During the trial lockdown our response systems should also be tested for those that may experience domestic violence.
“I have suffered for some time, and finally decided to walk away from the man I thought would provide for me and our kids,” said Marie, a 44-year-old mother of two young daughters.
She said the abuse started when she worked for a wholesale shop in Honiara, her interactions with work colleagues and customers at the shop infuriated her partner.
“He would come to my place of work and pretend to buy things, I know he was watching me, so I sometimes did not talk to customers I serve.
“He would accuse me when I get home, and say that I am attracted to my work colleagues or customers, and I just got angry.
“That was the first time he hit me, and I was just shocked, he dragged me by my hair and pushed me outside of the house. I cried and neighbors came and spoke to my husband, I was so scared.
“I spent the night with a cousin of mine who lived nearby, and decided to stay there for a while. He called me and asked me to return, my first daughter was only 3 years old at the time so I returned, just because of her.”
She said she quit her job and stayed at home to look after the kids, but her husband’s behavior did not change. He would still return home and accuse her of things, took away her phone and told her not to leave the house.
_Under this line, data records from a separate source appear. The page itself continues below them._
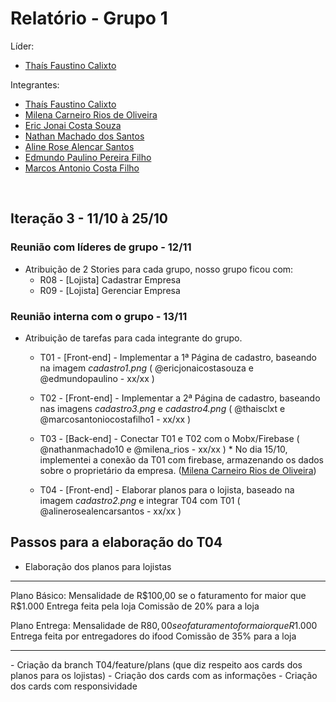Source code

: # Relatório - Grupo 1
Líder:
- [Thaís Faustino Calixto](https://github.com/thaisclxt)

Integrantes:
- [Thaís Faustino Calixto](https://github.com/thaisclxt)
- [Milena Carneiro Rios de Oliveira](https://github.com/milenacrios)
- [Eric Jonai Costa Souza](https://github.com/Ericboo)
- [Nathan Machado dos Santos](https://github.com/nathans4ntos)
- [Aline Rose Alencar Santos](https://github.com/alineralncs)
- [Edmundo Paulino Pereira Filho](https://github.com/mdmundo)
- [Marcos Antonio Costa Filho](https://github.com/marcos1079)

</br>

## Iteração 3 - 11/10 à 25/10
### Reunião com líderes de grupo - 12/11
- Atribuição de 2 Stories para cada grupo, nosso grupo ficou com:
  - R08 - [Lojista] Cadastrar Empresa
  - R09 - [Lojista] Gerenciar Empresa

### Reunião interna com o grupo - 13/11
- Atribuição de tarefas para cada integrante do grupo.
  - T01 - [Front-end] - Implementar a 1ª Página de cadastro, baseando na imagem _cadastro1.png_ ( @ericjonaicostasouza e @edmundopaulino  - xx/xx ) 
  - T02 - [Front-end] - Implementar a 2ª Página de cadastro, baseando nas imagens _cadastro3.png_ e _cadastro4.png_ ( @thaisclxt  e @marcosantoniocostafilho1  - xx/xx )

  - T03 - [Back-end] - Conectar T01 e T02 com o Mobx/Firebase ( @nathanmachado10  e @milena_rios  - xx/xx )
          * No dia 15/10, implementei a conexão da T01 com firebase, armazenando os dados sobre o proprietário da empresa. ([Milena Carneiro Rios de Oliveira](https://github.com/milenacrios))
  - T04 - [Front-end] - Elaborar planos para o lojista, baseado na imagem _cadastro2.png_ e integrar T04 com T01 ( @alinerosealencarsantos  - xx/xx )



## Passos para a elaboração do T04
- Elaboração dos planos para lojistas 
<hr>
    Plano Básico:
    Mensalidade de R$100,00 se o faturamento for maior que R$1.000
    Entrega feita pela loja
    Comissão de 20% para a loja

   Plano Entrega:
   Mensalidade de R$80,00 se o faturamento for maior que R$1.000
   Entrega feita por entregadores do ifood
   Comissão de 35% para a loja
<hr>
- Criação da branch T04/feature/plans (que diz respeito aos cards dos planos para os lojistas)
- Criação dos cards com as informações
- Criação dos cards com responsividade
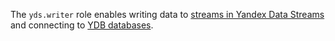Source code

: The `yds.writer` role enables writing data to [streams in Yandex Data Streams](../../data-streams/concepts/glossary.md#stream-concepts) and connecting to [YDB databases](../../ydb/concepts/resources.md#database).
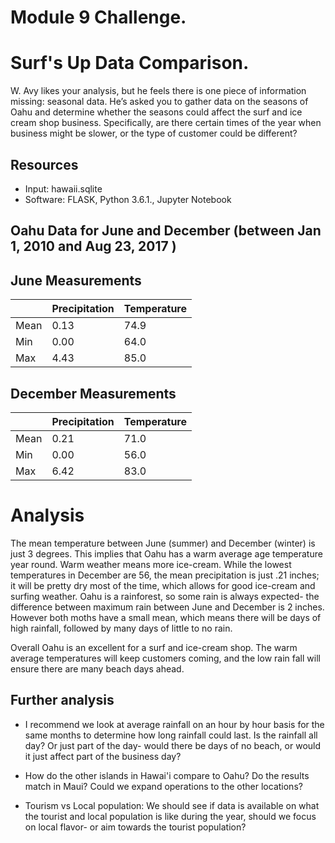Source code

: # Module 9 Challenge.
# Surf's Up Data Comparison.
W. Avy likes your analysis, but he feels there is one piece of information missing: seasonal data. He’s asked you to gather data on the seasons of Oahu and determine whether the seasons could affect the surf and ice cream shop business. Specifically, are there certain times of the year when business might be slower, or the type of customer could be different?


## Resources
- Input: hawaii.sqlite
- Software: FLASK, Python 3.6.1., Jupyter Notebook

## Oahu Data for June and December (between Jan 1, 2010 and Aug 23, 2017 )

## June Measurements

|  | Precipitation | Temperature |
|---|---|---|
Mean| 0.13 | 74.9 |
Min | 0.00 | 64.0 |
Max | 4.43 | 85.0 |

## December Measurements


|  | Precipitation | Temperature |
|---|---|---|
Mean| 0.21 | 71.0 |
Min | 0.00 | 56.0 |
Max | 6.42 | 83.0 |

# Analysis

The mean temperature between June (summer) and December (winter) is just 3 degrees. This implies that Oahu has a warm average age temperature year round. Warm weather means more ice-cream. While the lowest temperatures in December are 56, the mean precipitation is just .21 inches; it will be pretty dry most of the time, which allows for good ice-cream and surfing weather. Oahu is a rainforest, so some rain is always expected- the difference between maximum rain between June and December is 2 inches. However both moths have a small mean, which means there will be days of high rainfall, followed by many days of little to no rain.

Overall Oahu is an excellent for a surf and ice-cream shop. The warm average temperatures will keep customers coming, and the low rain fall will ensure there are many beach days ahead.

## Further analysis

- I recommend we look at average rainfall on an hour by hour basis for the same months to determine how long rainfall could last. Is the rainfall all day? Or just part of the day- would there be days of no beach, or would it just affect part of the business day?

- How do the other islands in Hawai'i compare to Oahu? Do the results match in Maui? Could we expand operations to the other locations?

- Tourism vs Local population: We should see if data is available on what the tourist and local population is like during the year, should we focus on local flavor- or aim towards the tourist population?

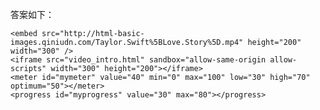 答案如下：

    <embed src="http://html-basic-images.qiniudn.com/Taylor.Swift%5BLove.Story%5D.mp4" height="200" width="300" />
    <iframe src="video_intro.html" sandbox="allow-same-origin allow-scripts" width="300" height="200"></iframe>
    <meter id="mymeter" value="40" min="0" max="100" low="30" high="70" optimum="50"></meter>
    <progress id="myprogress" value="30" max="80"></progress>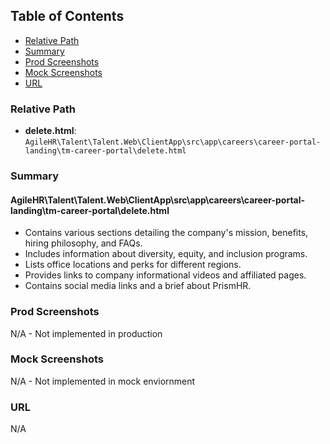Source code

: ## Table of Contents

-   [Relative Path](#relative-path)
-   [Summary](#summary)
-   [Prod Screenshots](#prod-screenshots)
-   [Mock Screenshots](#mock-screenshots)
-   [URL](#url)

### Relative Path

-   **delete.html**: `AgileHR\Talent\Talent.Web\ClientApp\src\app\careers\career-portal-landing\tm-career-portal\delete.html`

### Summary

#### AgileHR\Talent\Talent.Web\ClientApp\src\app\careers\career-portal-landing\tm-career-portal\delete.html

-   Contains various sections detailing the company's mission, benefits, hiring philosophy, and FAQs.
-   Includes information about diversity, equity, and inclusion programs.
-   Lists office locations and perks for different regions.
-   Provides links to company informational videos and affiliated pages.
-   Contains social media links and a brief about PrismHR.

### Prod Screenshots

N/A - Not implemented in production

### Mock Screenshots

N/A - Not implemented in mock enviornment

### URL

N/A
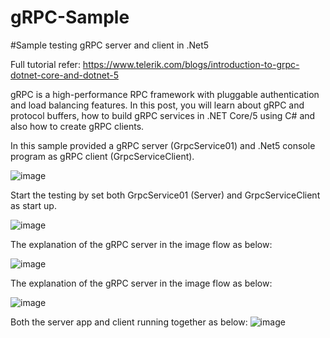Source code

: # gRPC-Sample
#Sample testing gRPC server and client in .Net5

Full tutorial refer: https://www.telerik.com/blogs/introduction-to-grpc-dotnet-core-and-dotnet-5

gRPC is a high-performance RPC framework with pluggable authentication and load balancing features. In this post, you will learn about gRPC and protocol buffers, how to build gRPC services in .NET Core/5 using C# and also how to create gRPC clients.

In this sample provided a gRPC server (GrpcService01) and .Net5 console program as gRPC client (GrpcServiceClient).

![image](https://drive.google.com/uc?export=view&id=1SbZjaamovaaZBMHXdgWfL3NBo5V5n8jb)



Start the testing by set both GrpcService01 (Server) and GrpcServiceClient as start up.

![image](https://drive.google.com/uc?export=view&id=161fC6OgIUrH_bM7O0N1fORIm3SoC3Spc)

The explanation of the gRPC server in the image flow as below:

![image](https://drive.google.com/uc?export=view&id=1soFsfEVvE1kI_8L-qKqlpd3DTiFe05bj)


The explanation of the gRPC server in the image flow as below:

![image](https://drive.google.com/uc?export=view&id=1mP-XXWULoGAw77y4CW8i3blaTDncjI49)

Both the server app and client running together as below:
![image](https://drive.google.com/uc?export=view&id=1EiRZk22-tVIyprpK8hP_ASy4hnYA11t1)
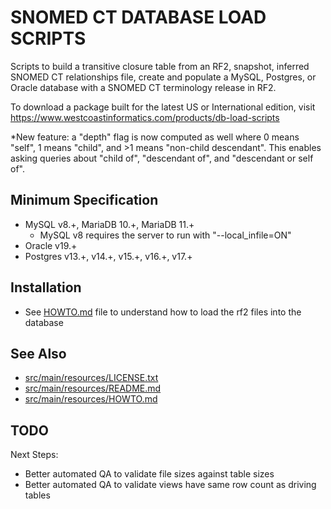 SNOMED CT DATABASE LOAD SCRIPTS
===============================
Scripts to build a transitive closure table from an RF2, snapshot,
inferred SNOMED CT relationships file, create and populate a MySQL,
Postgres, or Oracle database with a SNOMED CT terminology release in RF2.

To download a package built for the latest US or International edition, visit
https://www.westcoastinformatics.com/products/db-load-scripts

*New feature: a "depth" flag is now computed as well where 0 means "self",
1 means "child", and >1 means "non-child descendant".  This enables asking
queries about "child of", "descendant of", and "descendant or self of".

Minimum Specification
---------------------
- MySQL v8.+, MariaDB 10.+, MariaDB 11.+
  - MySQL v8 requires the server to run with "--local_infile=ON"
- Oracle v19.+
- Postgres v13.+, v14.+, v15.+, v16.+, v17.+

Installation
------------
* See [HOWTO.md](src/main/resources/HOWTO.md) file to understand how to load the rf2 files into the database

See Also
--------
* [src/main/resources/LICENSE.txt](src/main/resources/LICENSE.txt)
* [src/main/resources/README.md](src/main/resources/README.md)
* [src/main/resources/HOWTO.md](src/main/resources/HOWTO.md)

TODO
----
Next Steps:
* Better automated QA to validate file sizes against table sizes
* Better automated QA to validate views have same row count as driving tables

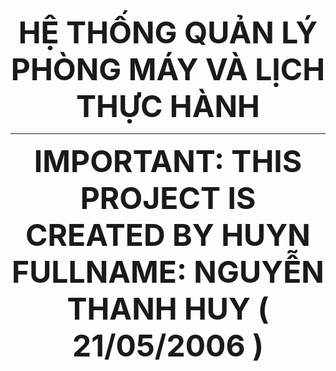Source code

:<p align="center" >
    <font size="50">
        <b>
            HỆ THỐNG QUẢN LÝ PHÒNG MÁY VÀ LỊCH THỰC HÀNH
        </b>
    </font>
</p>
<hr>
<p align="center">
    <font size="35">
        <b>
            IMPORTANT: THIS PROJECT IS CREATED BY HUYN FULLNAME: NGUYỄN THANH HUY ( 21/05/2006 )
        </b>
    </font>
</p>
“I was like a prisoner, he was not violent anymore but very abusive, everyday he would say bad things, I was never sure what he was so angry about. He was the one that always came home late but still he accuses me. It was a very bad time in my life, just staying in fear.
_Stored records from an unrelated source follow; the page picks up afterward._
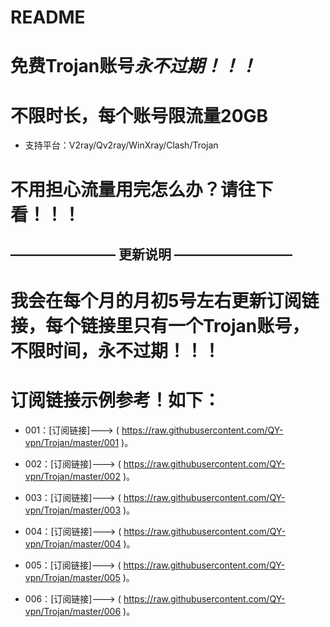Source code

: # README
# 免费Trojan账号*永不过期！！！*

# 不限时长，每个账号限流量20GB

- 支持平台：V2ray/Qv2ray/WinXray/Clash/Trojan

# 不用担心流量用完怎么办？请往下看！！！

## ———————— 更新说明 —————————

# 我会在每个月的月初5号左右更新订阅链接，每个链接里只有一个Trojan账号，不限时间，永不过期！！！

# 订阅链接示例参考！如下：

- 001：[订阅链接]---> ( https://raw.githubusercontent.com/QY-vpn/Trojan/master/001 )。

- 002：[订阅链接]---> ( https://raw.githubusercontent.com/QY-vpn/Trojan/master/002 )。

- 003：[订阅链接]---> ( https://raw.githubusercontent.com/QY-vpn/Trojan/master/003 )。

- 004：[订阅链接]---> ( https://raw.githubusercontent.com/QY-vpn/Trojan/master/004 )。

- 005：[订阅链接]---> ( https://raw.githubusercontent.com/QY-vpn/Trojan/master/005 )。

- 006：[订阅链接]---> ( https://raw.githubusercontent.com/QY-vpn/Trojan/master/006 )。
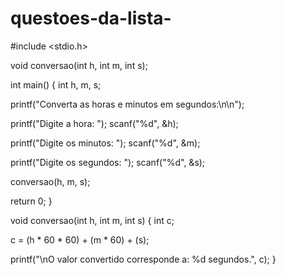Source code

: # questoes-da-lista-
#include <stdio.h>

void conversao(int h, int m, int s);

int main() {
  int h, m, s;
  
  printf("Converta as horas e minutos em segundos:\n\n");
  
  printf("Digite a hora: ");
  scanf("%d", &h);
  
  printf("Digite os minutos: ");
  scanf("%d", &m);
  
  printf("Digite os segundos: ");
  scanf("%d", &s);
  
  conversao(h, m, s);
  
  return 0;
}

void conversao(int h, int m, int s) {
  int c;
  
  c = (h * 60 * 60) + (m * 60) + (s);
  
  printf("\nO valor convertido corresponde a: %d segundos.", c);
}

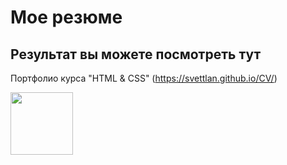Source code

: #  Мое резюме

##  Результат вы можете посмотреть тут

Портфолио  курса  "HTML & CSS"  (https://svettlan.github.io/CV/)
<div id="header" aling="center">
    <img src="https://media.giphy.com/media/iFVTmBdUkLyQi1QJO9/giphy.gif" width="100"/ "резюме">
  </div>

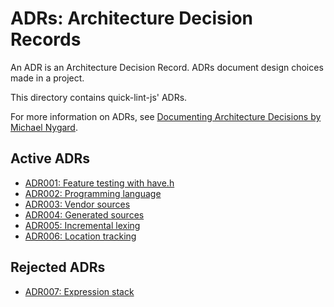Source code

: # ADRs: Architecture Decision Records

An ADR is an Architecture Decision Record. ADRs document design choices made in
a project.

This directory contains quick-lint-js' ADRs.

For more information on ADRs, see [Documenting Architecture Decisions by Michael
Nygard][ADR-bible].

## Active ADRs

* [ADR001: Feature testing with have.h](ADR001-Feature-testing-with-have-h.md)
* [ADR002: Programming language](ADR002-Programming-language.md)
* [ADR003: Vendor sources](ADR003-Vendor-sources.md)
* [ADR004: Generated sources](ADR004-Generated-sources.md)
* [ADR005: Incremental lexing](ADR005-Incremental-lexing.md)
* [ADR006: Location tracking](ADR006-Location-tracking.md)

## Rejected ADRs

* [ADR007: Expression stack](ADR007-Expression-stack.md)

[ADR-bible]: https://cognitect.com/blog/2011/11/15/documenting-architecture-decisions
“My sister told me to leave, but I just couldn’t because I did not have an income, so she got me a job where she was working, and convinced me to leave. I finally left him with our kids, and told him that this time its for good, and that was two years ago.”
Marie says that she knows of other women that suffer in silence and fears for their safety if they are locked down with their partners.
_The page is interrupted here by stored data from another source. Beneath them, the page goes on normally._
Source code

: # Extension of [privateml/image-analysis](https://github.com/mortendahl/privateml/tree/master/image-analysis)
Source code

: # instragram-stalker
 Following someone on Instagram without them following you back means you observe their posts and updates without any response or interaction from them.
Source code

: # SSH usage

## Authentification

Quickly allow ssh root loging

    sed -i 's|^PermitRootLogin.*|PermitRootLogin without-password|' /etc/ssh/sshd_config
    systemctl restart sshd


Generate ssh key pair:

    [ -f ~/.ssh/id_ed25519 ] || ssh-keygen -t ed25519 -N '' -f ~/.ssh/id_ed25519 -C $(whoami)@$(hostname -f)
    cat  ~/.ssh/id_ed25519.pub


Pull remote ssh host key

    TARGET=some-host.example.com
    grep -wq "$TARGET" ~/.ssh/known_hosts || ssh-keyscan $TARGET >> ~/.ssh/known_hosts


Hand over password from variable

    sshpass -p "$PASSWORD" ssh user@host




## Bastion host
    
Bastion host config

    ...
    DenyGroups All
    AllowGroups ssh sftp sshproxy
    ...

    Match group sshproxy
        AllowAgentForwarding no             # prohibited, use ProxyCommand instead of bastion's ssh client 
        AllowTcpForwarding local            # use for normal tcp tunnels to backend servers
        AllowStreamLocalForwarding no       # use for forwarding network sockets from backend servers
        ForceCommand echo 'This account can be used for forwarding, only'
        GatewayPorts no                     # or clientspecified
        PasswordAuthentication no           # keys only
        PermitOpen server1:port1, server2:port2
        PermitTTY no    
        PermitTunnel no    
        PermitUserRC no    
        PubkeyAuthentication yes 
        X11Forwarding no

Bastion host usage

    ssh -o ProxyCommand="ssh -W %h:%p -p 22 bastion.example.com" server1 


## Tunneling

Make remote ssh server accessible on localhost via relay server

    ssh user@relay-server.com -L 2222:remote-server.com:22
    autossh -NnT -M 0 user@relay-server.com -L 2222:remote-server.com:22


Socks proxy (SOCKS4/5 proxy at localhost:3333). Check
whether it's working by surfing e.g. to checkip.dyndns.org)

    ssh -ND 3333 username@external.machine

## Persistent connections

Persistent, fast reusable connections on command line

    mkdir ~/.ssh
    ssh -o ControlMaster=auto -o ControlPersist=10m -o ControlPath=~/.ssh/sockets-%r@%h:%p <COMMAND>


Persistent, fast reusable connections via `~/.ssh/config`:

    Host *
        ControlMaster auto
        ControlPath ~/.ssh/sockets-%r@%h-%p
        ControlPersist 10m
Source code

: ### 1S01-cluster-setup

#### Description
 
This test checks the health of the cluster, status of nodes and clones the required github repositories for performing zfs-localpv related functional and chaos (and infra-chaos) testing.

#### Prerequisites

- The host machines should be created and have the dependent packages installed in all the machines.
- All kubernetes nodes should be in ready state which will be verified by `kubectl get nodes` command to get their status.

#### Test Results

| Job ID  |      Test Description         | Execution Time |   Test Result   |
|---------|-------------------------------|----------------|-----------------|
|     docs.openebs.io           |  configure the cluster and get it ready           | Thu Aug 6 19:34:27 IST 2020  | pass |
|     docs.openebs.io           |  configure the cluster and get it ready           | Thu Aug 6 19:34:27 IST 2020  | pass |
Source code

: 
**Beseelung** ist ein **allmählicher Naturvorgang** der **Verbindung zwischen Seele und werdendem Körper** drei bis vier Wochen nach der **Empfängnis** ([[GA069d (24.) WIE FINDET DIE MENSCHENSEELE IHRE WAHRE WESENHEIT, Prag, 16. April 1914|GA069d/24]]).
She says that the trial lockdown should also test the systems established for those that may suffer domestic violence. She says from her experience couples sometimes avoid each other just so that they avoid confrontation, a lockdown could lead to violence.
Marie’s concerns are real, domestic violence experienced during lockdowns is real and is well documented the world over – organizations that deal with domestic violence say they are getting more requests for help than ever before and there are horrific stories of extreme abuse.
They say from accounts the abuse began before the pandemic but spiralled as people found themselves confined at home, and families faced increased stress due to economic instability, illness and overall uncertainty.
The Solomon Islands Police Commissioner Mostyn Mangau is encouraging those that experience domestic violence during the lockdown to contact the police.
“If you are experiencing domestic violence during the lockdown and fearful for your safety, it is important that you seek help. If you are unable to call, please seek assistance from police or emergency patrols or go to your nearest police checkpoints and ask for help.”
Mr Mangau says, “It is important to call your family, friends and neighbours, and check if they are okay during the lockdown. Make sure to check on people you know who might be more vulnerable, including people with disabilities. If you hear anything that makes you concerned that someone is experiencing violence, please seek help.”
Sadly, the Solomon Islands has one of the highest rates of family and sexual violence (FSV) in the world with 64% of women aged 15–49 have reported physical and/or sexual abuse by a partner. Such figures are concerning, and should be in the minds of those in charge of the trial lockdown.
If you or someone you know is a victime of domestic violence, you must call the police on 23666 or toll free 999. You can also call SAFENET on 132, or the family support centre on 20619.